[Data excerpts]
■ ■ ■ ■ ■

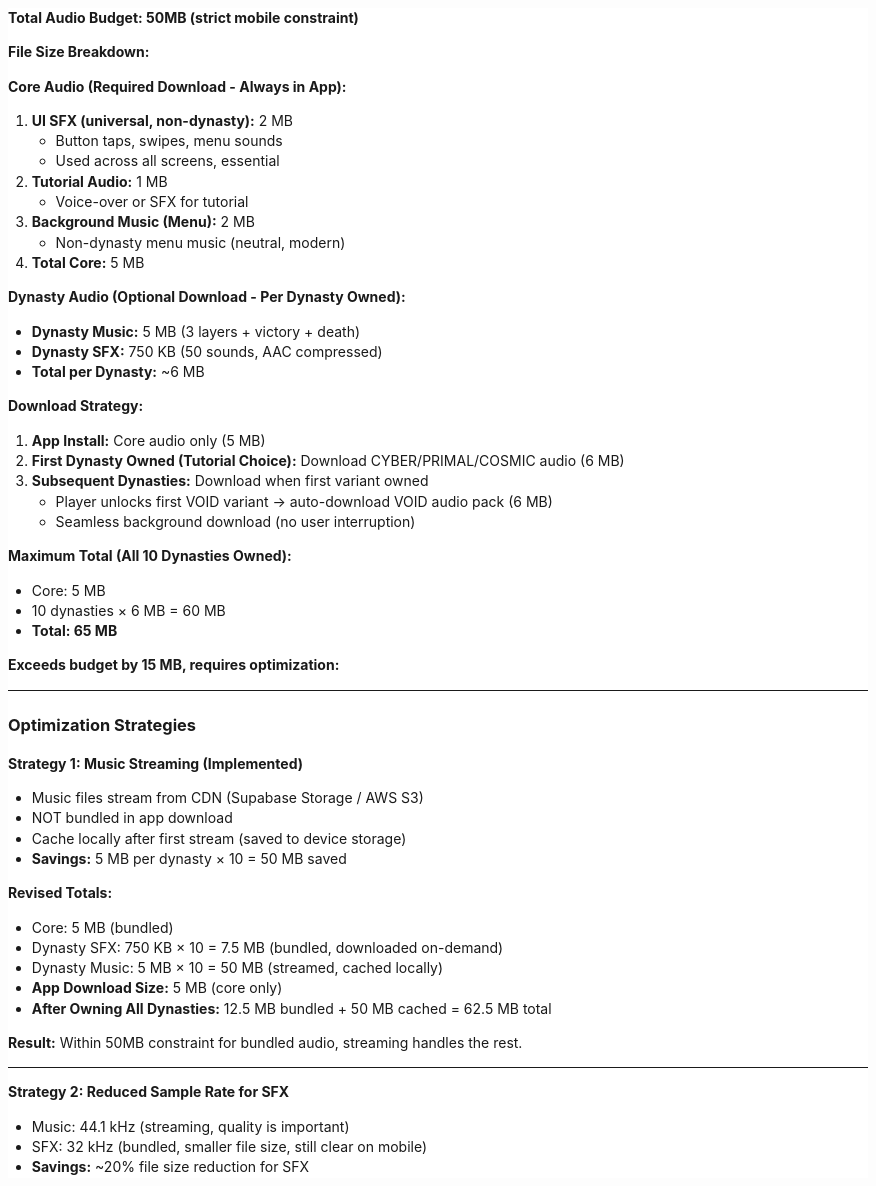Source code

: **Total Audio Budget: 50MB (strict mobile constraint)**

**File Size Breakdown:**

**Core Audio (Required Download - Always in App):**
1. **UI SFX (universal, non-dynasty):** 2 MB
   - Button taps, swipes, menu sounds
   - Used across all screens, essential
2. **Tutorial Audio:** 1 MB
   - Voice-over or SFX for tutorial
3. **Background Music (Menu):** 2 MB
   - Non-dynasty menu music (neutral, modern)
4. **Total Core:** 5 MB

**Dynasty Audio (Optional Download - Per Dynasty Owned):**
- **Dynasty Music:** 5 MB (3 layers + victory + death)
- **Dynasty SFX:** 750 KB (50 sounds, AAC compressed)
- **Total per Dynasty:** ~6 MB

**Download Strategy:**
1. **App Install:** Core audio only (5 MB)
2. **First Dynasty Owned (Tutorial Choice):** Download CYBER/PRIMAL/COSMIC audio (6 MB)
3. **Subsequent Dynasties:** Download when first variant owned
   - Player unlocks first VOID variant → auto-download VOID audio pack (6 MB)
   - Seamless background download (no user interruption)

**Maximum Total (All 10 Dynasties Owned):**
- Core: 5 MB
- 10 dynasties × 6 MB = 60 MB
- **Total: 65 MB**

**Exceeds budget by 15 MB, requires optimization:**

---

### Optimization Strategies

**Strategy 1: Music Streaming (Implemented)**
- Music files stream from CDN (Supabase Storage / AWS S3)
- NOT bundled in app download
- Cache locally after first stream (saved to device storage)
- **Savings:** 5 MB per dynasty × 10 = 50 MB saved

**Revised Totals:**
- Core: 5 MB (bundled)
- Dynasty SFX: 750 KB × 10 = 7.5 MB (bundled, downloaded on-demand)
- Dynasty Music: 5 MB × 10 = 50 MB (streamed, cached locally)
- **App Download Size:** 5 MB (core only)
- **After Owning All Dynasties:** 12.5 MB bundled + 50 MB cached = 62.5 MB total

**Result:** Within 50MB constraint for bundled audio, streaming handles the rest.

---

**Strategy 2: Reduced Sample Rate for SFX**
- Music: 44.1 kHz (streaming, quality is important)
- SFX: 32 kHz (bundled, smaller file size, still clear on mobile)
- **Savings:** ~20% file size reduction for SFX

■ ■ ■ ■ ■

• Aim of the task:
Format every line of the rows above as a numbered list, omitting blank lines and the pictures.

• Response below:
1. Source code
2. : **Total Audio Budget: 50MB (strict mobile constraint)**
3. **File Size Breakdown:**
4. **Core Audio (Required Download - Always in App):**
5. 1. **UI SFX (universal, non-dynasty):** 2 MB
6.    - Button taps, swipes, menu sounds
7.    - Used across all screens, essential
8. 2. **Tutorial Audio:** 1 MB
9.    - Voice-over or SFX for tutorial
10. 3. **Background Music (Menu):** 2 MB
11.    - Non-dynasty menu music (neutral, modern)
12. 4. **Total Core:** 5 MB
13. **Dynasty Audio (Optional Download - Per Dynasty Owned):**
14. - **Dynasty Music:** 5 MB (3 layers + victory + death)
15. - **Dynasty SFX:** 750 KB (50 sounds, AAC compressed)
16. - **Total per Dynasty:** ~6 MB
17. **Download Strategy:**
18. 1. **App Install:** Core audio only (5 MB)
19. 2. **First Dynasty Owned (Tutorial Choice):** Download CYBER/PRIMAL/COSMIC audio (6 MB)
20. 3. **Subsequent Dynasties:** Download when first variant owned
21.    - Player unlocks first VOID variant → auto-download VOID audio pack (6 MB)
22.    - Seamless background download (no user interruption)
23. **Maximum Total (All 10 Dynasties Owned):**
24. - Core: 5 MB
25. - 10 dynasties × 6 MB = 60 MB
26. - **Total: 65 MB**
27. **Exceeds budget by 15 MB, requires optimization:**
28. ---
29. ### Optimization Strategies
30. **Strategy 1: Music Streaming (Implemented)**
31. - Music files stream from CDN (Supabase Storage / AWS S3)
32. - NOT bundled in app download
33. - Cache locally after first stream (saved to device storage)
34. - **Savings:** 5 MB per dynasty × 10 = 50 MB saved
35. **Revised Totals:**
36. - Core: 5 MB (bundled)
37. - Dynasty SFX: 750 KB × 10 = 7.5 MB (bundled, downloaded on-demand)
38. - Dynasty Music: 5 MB × 10 = 50 MB (streamed, cached locally)
39. - **App Download Size:** 5 MB (core only)
40. - **After Owning All Dynasties:** 12.5 MB bundled + 50 MB cached = 62.5 MB total
41. **Result:** Within 50MB constraint for bundled audio, streaming handles the rest.
42. ---
43. **Strategy 2: Reduced Sample Rate for SFX**
44. - Music: 44.1 kHz (streaming, quality is important)
45. - SFX: 32 kHz (bundled, smaller file size, still clear on mobile)
46. - **Savings:** ~20% file size reduction for SFX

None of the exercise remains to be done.